“We believe that real economic growth in the United States could accelerate to 3% this year, while corporate investment could expand by 7% or more.”
Since the sub-prime crisis 10 years ago, the US economy has been stuck in a growth regime that is modest by past standards, with deflationary pressures persisting in spite of an historically low unemployment rate. It is against this backdrop that the tax reform finally ratified in the last days of 2017 was greeted as a ‘Christmas present’ by financial markets after a year of false dawns under the Trump administration.
The US tax overhaul represents probably the most important economic policy decision taken anywhere in the world in recent decades—the last supply-side reforms of any magnitude go back almost 40 years to the Reagan era.
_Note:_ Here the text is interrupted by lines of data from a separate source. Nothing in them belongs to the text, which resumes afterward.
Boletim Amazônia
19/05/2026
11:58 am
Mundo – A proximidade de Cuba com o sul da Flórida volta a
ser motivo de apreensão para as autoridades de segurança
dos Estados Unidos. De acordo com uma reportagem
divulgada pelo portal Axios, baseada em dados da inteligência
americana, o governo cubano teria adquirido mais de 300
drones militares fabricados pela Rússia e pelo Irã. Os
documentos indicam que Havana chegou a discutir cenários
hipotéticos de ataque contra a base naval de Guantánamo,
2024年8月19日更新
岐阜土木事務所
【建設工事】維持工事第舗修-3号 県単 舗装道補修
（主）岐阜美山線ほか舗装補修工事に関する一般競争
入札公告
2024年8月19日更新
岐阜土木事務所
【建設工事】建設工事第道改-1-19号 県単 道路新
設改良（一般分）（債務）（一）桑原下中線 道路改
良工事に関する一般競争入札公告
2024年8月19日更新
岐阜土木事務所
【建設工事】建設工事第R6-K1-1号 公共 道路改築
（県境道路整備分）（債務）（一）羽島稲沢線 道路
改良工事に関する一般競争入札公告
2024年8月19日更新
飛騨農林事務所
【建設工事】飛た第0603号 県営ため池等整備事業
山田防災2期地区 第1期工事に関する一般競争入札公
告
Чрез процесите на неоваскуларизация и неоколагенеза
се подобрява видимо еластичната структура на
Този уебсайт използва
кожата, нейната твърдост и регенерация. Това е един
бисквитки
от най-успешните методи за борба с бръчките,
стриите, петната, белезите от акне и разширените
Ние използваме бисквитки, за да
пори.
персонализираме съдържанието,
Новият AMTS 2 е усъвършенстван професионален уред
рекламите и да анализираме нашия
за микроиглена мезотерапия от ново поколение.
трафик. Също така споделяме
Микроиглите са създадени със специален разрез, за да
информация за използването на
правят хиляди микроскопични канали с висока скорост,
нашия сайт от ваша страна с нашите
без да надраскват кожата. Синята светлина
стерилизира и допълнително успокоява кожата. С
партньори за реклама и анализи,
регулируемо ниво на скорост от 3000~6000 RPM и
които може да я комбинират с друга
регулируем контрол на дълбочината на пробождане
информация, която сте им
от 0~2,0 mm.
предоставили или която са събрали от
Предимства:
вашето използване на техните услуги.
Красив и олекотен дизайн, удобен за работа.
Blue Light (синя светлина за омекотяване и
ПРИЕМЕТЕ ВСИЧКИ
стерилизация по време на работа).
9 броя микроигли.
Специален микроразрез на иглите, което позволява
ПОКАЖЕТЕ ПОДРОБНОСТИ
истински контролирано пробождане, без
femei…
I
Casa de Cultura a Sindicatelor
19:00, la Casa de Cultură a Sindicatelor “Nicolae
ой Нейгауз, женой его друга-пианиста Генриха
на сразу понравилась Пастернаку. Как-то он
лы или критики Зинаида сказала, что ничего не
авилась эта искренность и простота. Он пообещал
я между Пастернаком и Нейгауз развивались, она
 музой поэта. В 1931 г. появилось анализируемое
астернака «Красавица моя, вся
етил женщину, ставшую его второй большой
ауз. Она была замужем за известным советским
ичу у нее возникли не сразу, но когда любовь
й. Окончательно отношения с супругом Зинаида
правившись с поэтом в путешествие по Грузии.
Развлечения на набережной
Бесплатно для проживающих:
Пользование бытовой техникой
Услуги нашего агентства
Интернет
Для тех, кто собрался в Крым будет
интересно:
Given that government debt has climbed from an average of 50% of GDP to 100% over the past 10 years in the developed world, launching a classic Keynesian demand-led economic policy would be difficult—and probably ill-suited to current economic conditions. Tax policy, by stimulating supply, would seem the only alternative. The fact that central banks' monetary policies (even the Federal Reserve’s) were running out of steam made the reforms all the more necessary. Fiscal policy is now taking over from monetary policy in an effort to sustain growth.
The most significant aspects of the Trump reforms are the reduction in the statutory corporate tax rate from 35% to 21% and a 15.5% one-off tax on the estimated USD2,500 million in liquid assets held offshore by US multinationals.
Among the multiple objectives of the Trump tax overhaul, we are able to discern four main ones that chime with the supply-side inclinations of its authors.
First, the intention is to put the US back in the running in terms of tax competitiveness. The previous statutory rate in the US was the highest in the developed world, higher even than France’s. The new rate of 21% sits between the prevailing rate in Switzerland and Finland, and is below the 25% average for OECD countries).
A second objective is to recuperate the growth deficit accumulated since the US pulled out of recession in the second quarter of 2009. Had the recovery over the past nine years been as vigorous as during the Reagan era, real GDP in the US would be over USD3,000 billion higher than it actually is (USD23,000 billion instead of around USD20,000 billion).
Third, the tax stimulus aims to raise levels of employment. In the wake of the subprime crisis, the workforce participation rate fell from 67% of the working-age population to 63%, and has not recovered since. Opponents of the latest tax cuts claim they will be inflationary because a meaningful acceleration in real GDP growth above the annual average of 1.4% seen over the past 10 years at a time when unemployment is at the historically low level of 4.1% is coming too late in the economic cycle and will push wages substantially higher. By contrast, the designers of the tax overhaul remain convinced that the workforce participation rate will have to go back up to 67% before labour shortages start to pose an inflation threat.
Fourth, by stimulating “animal spirits”, the tax cuts are designed to boost the corporate investment cycle, seen as a cornerstone of future sustainable growth and a prime source of wealth redistribution. Considered crucial for lifting the participation rate back up to 67%, corporate investment in the US has lately been growing at an annual 4% compared to around 10% or higher during previous expansionary phases. Investment can be expected to re-accelerate as companies repatriate as much as USD1,000 billion from the vast profits they have parked overseas.
The consequences of this ground-breaking fiscal reform are not yet fully clear and are the subject of intense debate among economists and investors alike. But we believe that real economic growth in the US could accelerate to as high as 3% this year, while corporate investment could expand at a rate of 7% or more, bringing further job creation and a higher participation rate in its wake. Underlying inflation could rise slightly above the Fed’s 2%target in 2019, we believe. As a result, we think that six quarter-point hikes are possible over the coming 18 months in the US.
The effect of the corporate tax cuts on the profits of US companies is set to be spectacular. Before, 2018 earnings were expected to grow 12%. But now earnings this year are expected to rise by at about 17%. The impact on stock markets will be substantial. Total returns (assuming an average dividend yield of 2%) could reach almost 16%, according to some estimates. Such prospects make us bullish on US equities. By contrast, returns from Treasuries are bound to suffer from a rise in long-term yields (we see the 10-year T-note yield reaching 3% by year’s end). The improvement in US growth should help support the US dollar in the short term.
The US’s impressive supply-side initiative could take on another dimension if complemented by Keynesian-style public spending. Indeed, Congress is currently discussing president Trump’s proposals for a 10-year USD1,500 billion infrastructure spending programme. Wherever these discussions lead, it seems safe to assume that the recent ground-breaking changes in policy will enable the US to keep its economic and financial leadership in the world in the years ahead.